Klumpenhouwer network, Wikipedia.

but they’re easiest to define using some category theory. You start with a group G of musical operations (like the 24-element group of transpositions and inversions), think of it acting on a set S (like a set of notes or chords), and then look at a functor from a diagram D into G. Then the vertices of the diagram get labelled with notes or chords in S, while the edges get labelled with musical operations in G.

I had a great time, and hope to spend more time there someday when I return to Paris! Alas, I’m leaving the day after tomorrow.﻿

But I digress! I think I roughly understand her approach of describing emergence by starting with a category and building up a new category where objects are diagrams of a specified type in the original category… and repeating this process.

To the limited extent that I understand her work, I sympathize with it. I am very happy to see one of the pioneers of category theory continuing to break new ground in an ambitious way. But as far as I can tell, I think the material in this book needs to be supplemented by many other ideas to really capture the details of complex phenomena. Some of these other ideas will be very general, while others will be specific to a particular problem or class of problems.

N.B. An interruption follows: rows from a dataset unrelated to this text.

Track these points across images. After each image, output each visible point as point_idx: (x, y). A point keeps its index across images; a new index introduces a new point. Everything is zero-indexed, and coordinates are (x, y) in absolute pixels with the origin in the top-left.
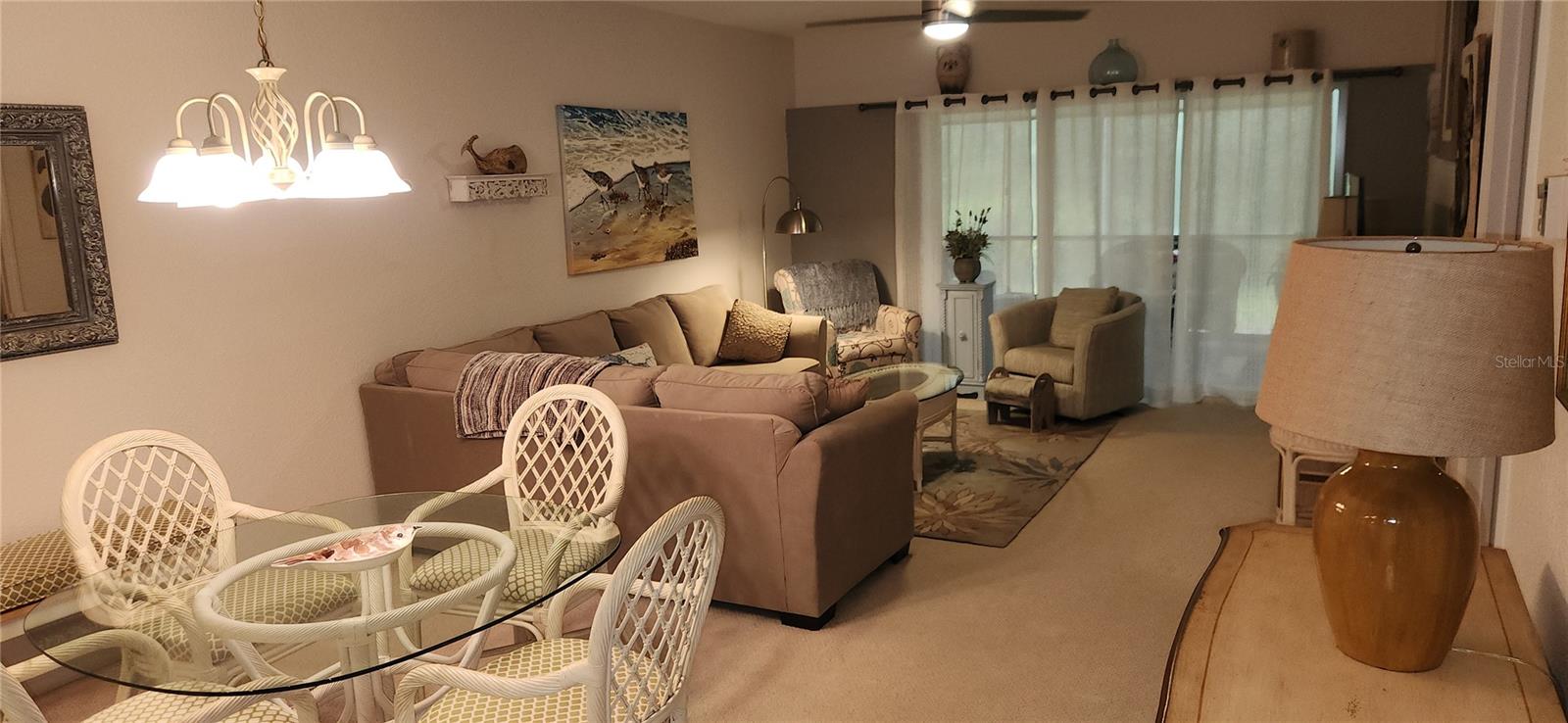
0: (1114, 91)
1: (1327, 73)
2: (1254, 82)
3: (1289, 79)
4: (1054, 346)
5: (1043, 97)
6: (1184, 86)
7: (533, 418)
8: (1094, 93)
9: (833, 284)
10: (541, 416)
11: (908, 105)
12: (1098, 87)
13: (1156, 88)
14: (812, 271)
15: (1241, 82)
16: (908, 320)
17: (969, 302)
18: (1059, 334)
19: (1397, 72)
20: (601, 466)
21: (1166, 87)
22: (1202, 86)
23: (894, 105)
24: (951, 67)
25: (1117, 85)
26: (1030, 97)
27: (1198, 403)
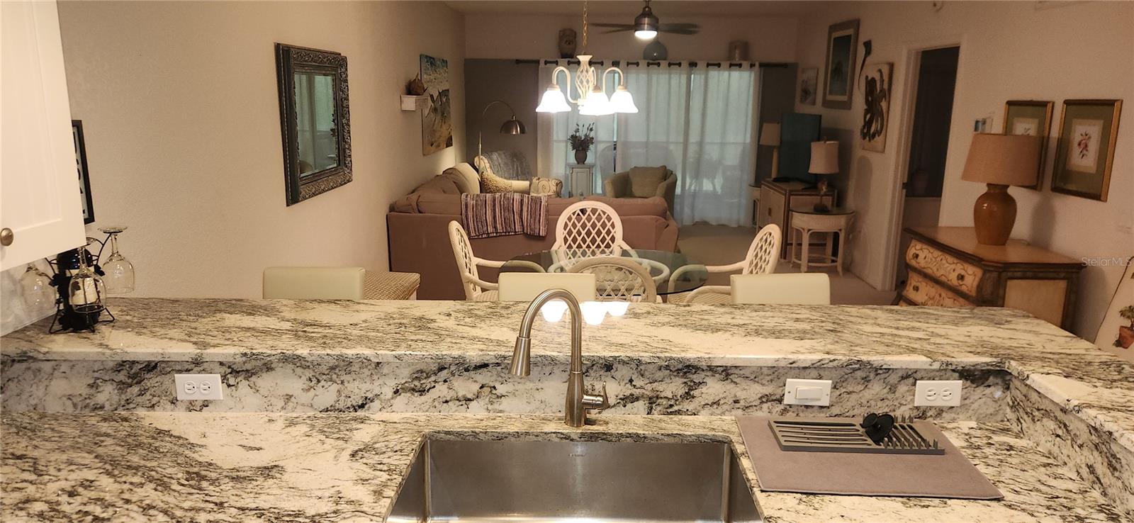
0: (659, 65)
1: (757, 64)
2: (725, 64)
3: (740, 66)
4: (635, 197)
5: (623, 64)
6: (693, 65)
7: (570, 219)
8: (649, 64)
9: (506, 164)
10: (574, 217)
11: (546, 63)
12: (651, 62)
13: (680, 64)
14: (495, 156)
15: (719, 65)
16: (557, 185)
17: (585, 174)
18: (636, 189)
19: (785, 66)
20: (608, 239)
21: (685, 64)
22: (702, 64)
23: (538, 62)
24: (569, 44)
25: (660, 61)
26: (616, 64)
27: (694, 225)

Coming from a mathematical physics background, I’m happiest when I see things applied to examples. If I don’t see all the details of how my general formalisms handle specific examples, I feel like I’m floating in clouds. That’s why a lot of my work on networks so far has dealt with specific well-known kinds of neworks: chemical reaction networks, electrical circuits, bond graphs and signal flow diagrams. I’m trying to draw general lessons about symmetric monoidal bicategories and the like, but my formalisms also incorporate ideas like Kirchoff’s laws, equilibrium for chemical reactions, and so on.

3. arch1 says:

1) Do people at the Santa Fe Institute do related work? Based on a dated book I recently read, they too were big on the parts-to-wholes theme.
2) If you really are bucking for Hari Seldon’s job (as appears to be the case), once you get this all sorted out you will need to translate it into natural language for the rest of us:-)

• John Baez says:

arch1 wrote:

Do people at the Santa Fe Institute do related work?

Yes, they recently invited me to this workshop:

Kinetic networks: from topology to design, 17-19 September 2014, Santa Fe Institute. Organized by Yoav Kallus, Pablo Damasceno, and Sidney Redner.

Unfortunately I can’t go, because I’m coming back from Singapore to California on the 18th.

This is just one of many interesting things people are doing at the Santa Fe Institute.

If you really are bucking for Hari Seldon’s job (as appears to be the case), once you get this all sorted out you will need to translate it into natural language for the rest of us:-)

I hope David Spivak isn’t trying to ‘predict the history of the galaxy’ like Hari Seldon did. And I think getting network theory sorted out will take quite a while—enough time for you to learn category theory and operads.